Prose Header


by Bertrand Cayzac

Table of Contents

À la version originale

Chapter 2 : Floozman and the Old Lady

part 1 of 2

Chant de la vieille dame

Tous ceux que j’ai connus sont morts
Et les vivants m’ont oubliée
Faut-il que je me baigne encore
Dans le courant renouvelé ?

Les rues retiennent leur tracé
Mais rien ne reste du passé
J’y vais encore en souvenir
Quand tout me dicte de partir.

Le ciel s’est sûrement transformé
Et les maisons me sont fermées
Où les cousines m’attendaient
Pour aller aux fêtes de mai.

Leurs enfants y sont occupés
À des affaires inouïes
Et les miens ne sont jamais nés
Et pour tous enfin le temps fuit.

Libère-moi de cette errance
Apporte-moi la délivrance.

The Old Lady’s Song

All those I knew are dead,
And the living have forgotten.
Shall I have to swim again
In new currents on a river bed?

The streets retain their line
While nothing remains of the past.
I still visit this empty shrine
When all whispers: You must depart!

The sky has surely changed,
And to me houses are closed
Where sweet cousins were waiting
To take me to the fairs of spring

Where their children are now busy
With unheard-of occupations,
While my offspring will never be
But for all lives time will press.

Oh, start the dissolution dance!
And bring me the deliverance!

A song! How can it be?

Mrs. Maïté is an old woman. Her red hair falls stiffly over her small shoulders. She puts on some make-up and goes out of her dark grim house. She blinks. Outside, the town speaks unknown languages. Electrical signs rise at unnatural angles and the colour of the sky is altered.

Not long ago, she still recognised faces in the tumult, some of her generation. Death took them away, and the memories of the past went with them, subsisting only in her mind. She is charged like a battery with old time, unable to talk about it, rich with money she cannot spend.

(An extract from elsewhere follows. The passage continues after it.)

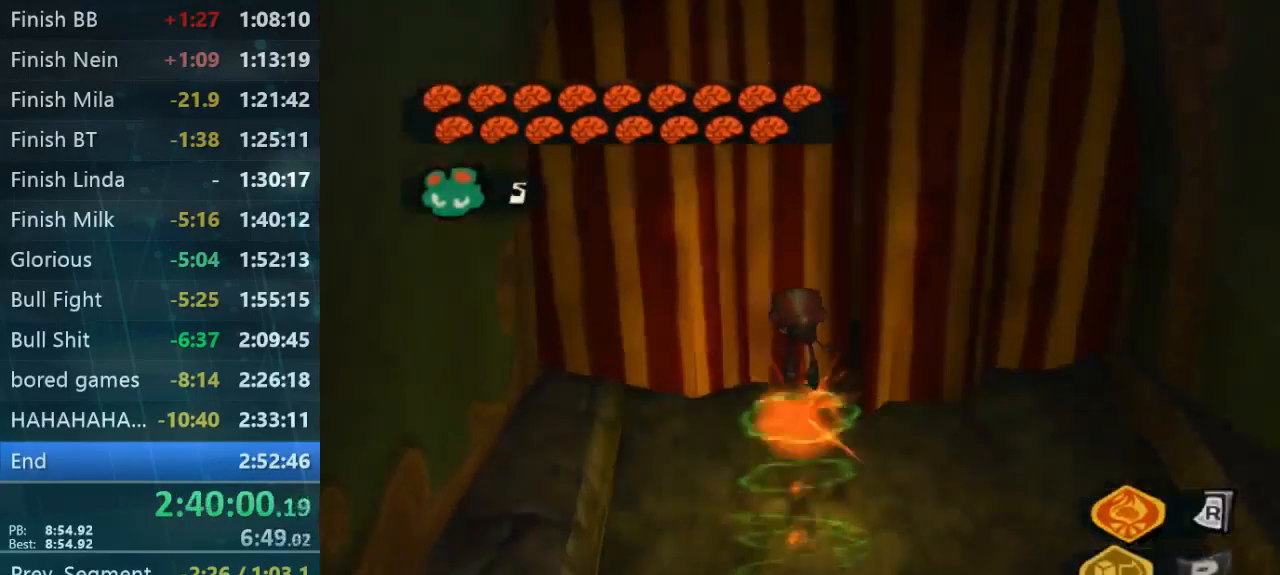
{"dt_ms": 500, "buttons": ["B"], "left_stick": "up", "button_events": [[67, "L1", "down"], [200, "L1", "up"], [467, "B", "down"]]}
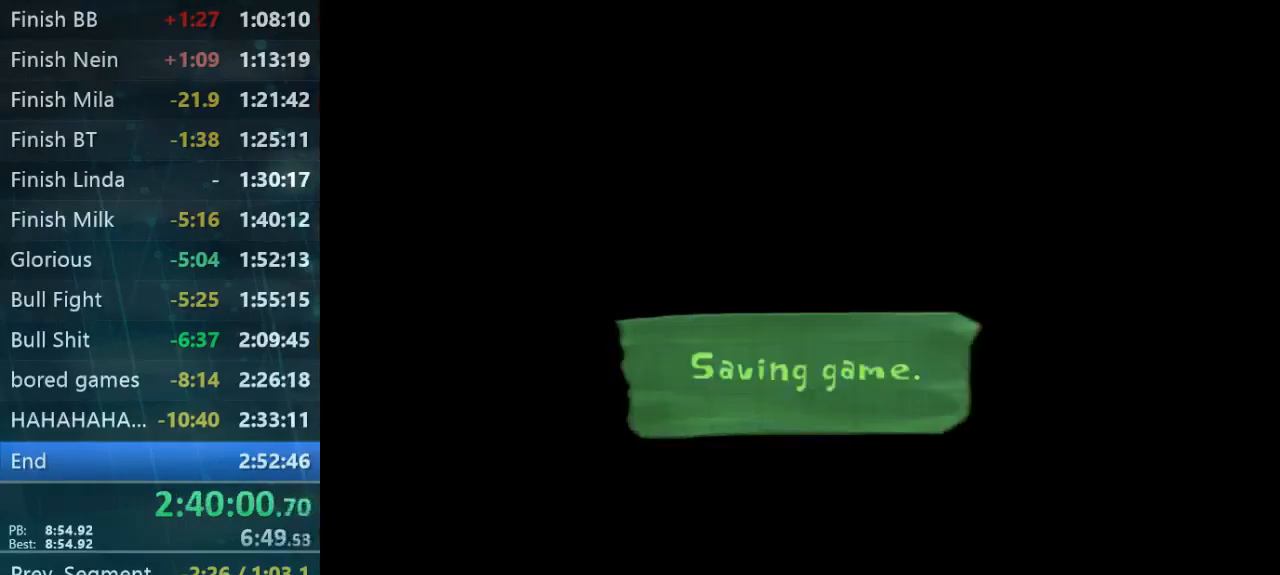
{"dt_ms": 533, "buttons": [], "left_stick": "center", "button_events": [[233, "B", "up"], [300, "B", "down"], [366, "B", "up"], [433, "B", "down"], [533, "B", "up"]]}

Her body decays, her speech gets poorer, and people turn away from her. In spite of her shame, she goes to meet them in order not to sink out of sight: an errand, a walk, a bit of conversation stolen in a shop doorway.

At the end of the road loom insanity and death. Then in a surge of despair, one evening, Mrs. Maïté bends her neck and starts praying. Like a clumsy little bird her prayer gently rises and meets mysterious emanations linked to Floozman’s presence in this world. Finally, it returns in words and flies anew, full of vitality.

* * *

In the cash-dispenser cabin, Fred Looseman opens his eyes. The vision vanishes as his telephone rings.

“Yes, I saw her. A lonely old woman in a small town,” he says.

At her desk, Mrs Marinella does an about-turn with her chair to look out over the rooftops. “Take care!”

The Floozboys take him straight away to Mrs. Maïté’s house. She lives in the church area, at the centre of a village surrounded by new suburbs. In the distance, through gaps in the landscape, a rectilinear countryside can be seen.

Floozman rings the bell. Floozman and the Floozboys wait a long while and watch shiny little clouds in the electric blue sky.

At last, Maïté opens the door. “Good morning?”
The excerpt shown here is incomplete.